● Task input
——

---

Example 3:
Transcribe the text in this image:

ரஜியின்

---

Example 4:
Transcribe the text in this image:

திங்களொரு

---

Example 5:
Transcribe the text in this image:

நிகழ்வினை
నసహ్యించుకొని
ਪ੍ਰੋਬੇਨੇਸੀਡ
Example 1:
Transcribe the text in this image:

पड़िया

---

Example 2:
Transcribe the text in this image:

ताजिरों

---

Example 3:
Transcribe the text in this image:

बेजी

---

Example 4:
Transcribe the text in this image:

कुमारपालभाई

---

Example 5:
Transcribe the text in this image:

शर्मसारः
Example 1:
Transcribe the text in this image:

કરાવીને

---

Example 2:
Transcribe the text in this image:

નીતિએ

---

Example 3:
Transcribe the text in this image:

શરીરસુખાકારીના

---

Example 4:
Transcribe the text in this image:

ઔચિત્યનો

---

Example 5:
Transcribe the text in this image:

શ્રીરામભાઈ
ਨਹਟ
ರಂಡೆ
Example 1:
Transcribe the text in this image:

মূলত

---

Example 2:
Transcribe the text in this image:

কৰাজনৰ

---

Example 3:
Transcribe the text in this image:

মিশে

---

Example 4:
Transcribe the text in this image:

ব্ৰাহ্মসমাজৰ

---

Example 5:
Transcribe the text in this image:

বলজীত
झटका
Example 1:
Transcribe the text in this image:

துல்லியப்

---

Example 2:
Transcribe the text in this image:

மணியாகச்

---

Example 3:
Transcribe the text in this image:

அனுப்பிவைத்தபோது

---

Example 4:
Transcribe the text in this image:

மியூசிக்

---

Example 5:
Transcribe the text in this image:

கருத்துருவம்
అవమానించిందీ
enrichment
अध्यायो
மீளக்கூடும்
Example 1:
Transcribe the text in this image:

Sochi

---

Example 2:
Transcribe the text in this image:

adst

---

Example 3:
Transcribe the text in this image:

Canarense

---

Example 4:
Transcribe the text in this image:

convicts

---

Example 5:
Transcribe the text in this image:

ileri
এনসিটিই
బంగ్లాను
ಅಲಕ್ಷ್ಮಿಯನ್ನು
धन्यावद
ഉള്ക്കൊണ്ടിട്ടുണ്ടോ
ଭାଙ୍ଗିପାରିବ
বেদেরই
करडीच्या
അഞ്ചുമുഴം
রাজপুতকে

——

● Problem details
What you need to do is repeat every record above exactly.

● Task response
---

Example 3:
Transcribe the text in this image:

ரஜியின்

---

Example 4:
Transcribe the text in this image:

திங்களொரு

---

Example 5:
Transcribe the text in this image:

நிகழ்வினை
నసహ్యించుకొని
ਪ੍ਰੋਬੇਨੇਸੀਡ
Example 1:
Transcribe the text in this image:

पड़िया

---

Example 2:
Transcribe the text in this image:

ताजिरों

---

Example 3:
Transcribe the text in this image:

बेजी

---

Example 4:
Transcribe the text in this image:

कुमारपालभाई

---

Example 5:
Transcribe the text in this image:

शर्मसारः
Example 1:
Transcribe the text in this image:

કરાવીને

---

Example 2:
Transcribe the text in this image:

નીતિએ

---

Example 3:
Transcribe the text in this image:

શરીરસુખાકારીના

---

Example 4:
Transcribe the text in this image:

ઔચિત્યનો

---

Example 5:
Transcribe the text in this image:

શ્રીરામભાઈ
ਨਹਟ
ರಂಡೆ
Example 1:
Transcribe the text in this image:

মূলত

---

Example 2:
Transcribe the text in this image:

কৰাজনৰ

---

Example 3:
Transcribe the text in this image:

মিশে

---

Example 4:
Transcribe the text in this image:

ব্ৰাহ্মসমাজৰ

---

Example 5:
Transcribe the text in this image:

বলজীত
झटका
Example 1:
Transcribe the text in this image:

துல்லியப்

---

Example 2:
Transcribe the text in this image:

மணியாகச்

---

Example 3:
Transcribe the text in this image:

அனுப்பிவைத்தபோது

---

Example 4:
Transcribe the text in this image:

மியூசிக்

---

Example 5:
Transcribe the text in this image:

கருத்துருவம்
అవమానించిందీ
enrichment
अध्यायो
மீளக்கூடும்
Example 1:
Transcribe the text in this image:

Sochi

---

Example 2:
Transcribe the text in this image:

adst

---

Example 3:
Transcribe the text in this image:

Canarense

---

Example 4:
Transcribe the text in this image:

convicts

---

Example 5:
Transcribe the text in this image:

ileri
এনসিটিই
బంగ్లాను
ಅಲಕ್ಷ್ಮಿಯನ್ನು
धन्यावद
ഉള്ക്കൊണ്ടിട്ടുണ്ടോ
ଭାଙ୍ଗିପାରିବ
বেদেরই
करडीच्या
അഞ്ചുമുഴം
রাজপুতকে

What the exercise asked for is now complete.